Drama selanjutnya adalah
pecahnya fokus panitia antara membuat konten dan kepanitian. Mungkin hampir
mayoritas panitia tetap ikut membuat konten untuk di publikasi di Himmah
Online, bisa dibilang hanya aku yang sama sekali tidak membuat karya selama
masa kepanitian. Mungkin jika aku mengatakan alasan bahwa aku tidak membuat
karya karena tidak ada waktu juga baik, namun aku hanya mencoba untuk fokus
namun tetap santai. Sedangkan teman-teman yang lain yang aktif membuat karya
aku melihatnya fokusnya terpecah, bukan waktunya yang tidak ada untuk Himmah
Fest. Sampai akhirnya ada beberapa kerjaan teman-teman yang harus aku hendle
sendiri.
Kemudain drama yang tidak
kalah menarik adalah masa kepanitian yang terpotong masa liburan puasa dan
lebaran Idul Fitri. Sekitar sebulan setelah pembentukan panitia masa liburan
tiba, dan disana bisa dibayangkan bagaiaman teman-teman panitiah masih harus
bekerja dan berfikir terkait acara walau sedang masa liburan. Hal ini tidak
bisa ditunda karena mulainya acara tepa hanya dua minggu setelah liburan.

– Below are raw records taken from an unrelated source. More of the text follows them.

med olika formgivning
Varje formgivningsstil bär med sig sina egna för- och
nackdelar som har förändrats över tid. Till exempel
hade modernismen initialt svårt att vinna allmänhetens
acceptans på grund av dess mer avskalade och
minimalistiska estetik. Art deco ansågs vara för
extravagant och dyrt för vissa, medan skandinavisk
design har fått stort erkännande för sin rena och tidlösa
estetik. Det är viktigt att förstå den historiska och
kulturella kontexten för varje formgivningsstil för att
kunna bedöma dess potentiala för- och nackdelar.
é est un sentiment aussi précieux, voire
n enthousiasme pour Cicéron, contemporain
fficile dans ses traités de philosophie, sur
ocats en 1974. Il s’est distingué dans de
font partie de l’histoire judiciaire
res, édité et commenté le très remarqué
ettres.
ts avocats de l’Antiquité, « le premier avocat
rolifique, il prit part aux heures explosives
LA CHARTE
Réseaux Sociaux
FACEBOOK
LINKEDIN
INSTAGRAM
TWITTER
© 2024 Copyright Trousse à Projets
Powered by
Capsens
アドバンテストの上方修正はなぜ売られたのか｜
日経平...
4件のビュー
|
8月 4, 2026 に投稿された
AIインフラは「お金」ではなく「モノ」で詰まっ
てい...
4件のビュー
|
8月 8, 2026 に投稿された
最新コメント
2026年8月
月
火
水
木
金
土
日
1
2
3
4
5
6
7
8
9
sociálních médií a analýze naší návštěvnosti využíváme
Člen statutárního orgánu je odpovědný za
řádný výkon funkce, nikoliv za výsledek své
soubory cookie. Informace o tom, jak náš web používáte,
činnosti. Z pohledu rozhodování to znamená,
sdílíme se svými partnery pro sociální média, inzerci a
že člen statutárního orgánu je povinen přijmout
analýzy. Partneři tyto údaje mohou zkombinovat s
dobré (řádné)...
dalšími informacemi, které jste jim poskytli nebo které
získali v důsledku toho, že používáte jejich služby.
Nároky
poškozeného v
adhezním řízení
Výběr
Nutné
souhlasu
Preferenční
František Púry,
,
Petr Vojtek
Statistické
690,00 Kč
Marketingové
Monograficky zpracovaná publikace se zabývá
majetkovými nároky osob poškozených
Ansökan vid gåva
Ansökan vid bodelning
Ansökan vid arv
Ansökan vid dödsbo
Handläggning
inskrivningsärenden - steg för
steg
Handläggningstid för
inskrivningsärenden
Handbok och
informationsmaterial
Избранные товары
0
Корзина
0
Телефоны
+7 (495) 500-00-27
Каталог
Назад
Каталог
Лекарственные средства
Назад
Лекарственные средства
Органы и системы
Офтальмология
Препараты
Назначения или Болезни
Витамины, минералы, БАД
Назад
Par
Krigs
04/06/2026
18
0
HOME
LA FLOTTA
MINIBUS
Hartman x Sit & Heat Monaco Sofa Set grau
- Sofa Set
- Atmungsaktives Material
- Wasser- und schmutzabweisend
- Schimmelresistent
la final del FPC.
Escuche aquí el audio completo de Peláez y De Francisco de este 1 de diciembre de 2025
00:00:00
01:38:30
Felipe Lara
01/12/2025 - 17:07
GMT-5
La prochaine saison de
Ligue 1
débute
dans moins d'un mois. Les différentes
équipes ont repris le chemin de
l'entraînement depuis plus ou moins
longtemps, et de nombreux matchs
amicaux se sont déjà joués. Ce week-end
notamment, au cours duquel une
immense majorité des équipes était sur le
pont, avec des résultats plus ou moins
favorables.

Sampai-sampai aku dan beberapa teman panitia lain yang jarang pulang harus ikut
merelakan balik liburan cepat untuk persiapan acara.
Drama terakhir adalah ini
yang membuatku paling merasa bersalah. Yaitu, peserta diskusi dan pameran yang
minim. Jujur aku heran mengapa hal ini bisa terjadi, karena acara yang kami
buat ini sepenuhnya gratis dan terbuka untuk umum. Kalau dipikir-pikir
promosinya juga lumayan, persebaran poster terkait acara ini masif, nanmun
tidak tau apa yang salah sehingga pengunjung tidak sesuai dengan ekpektasi.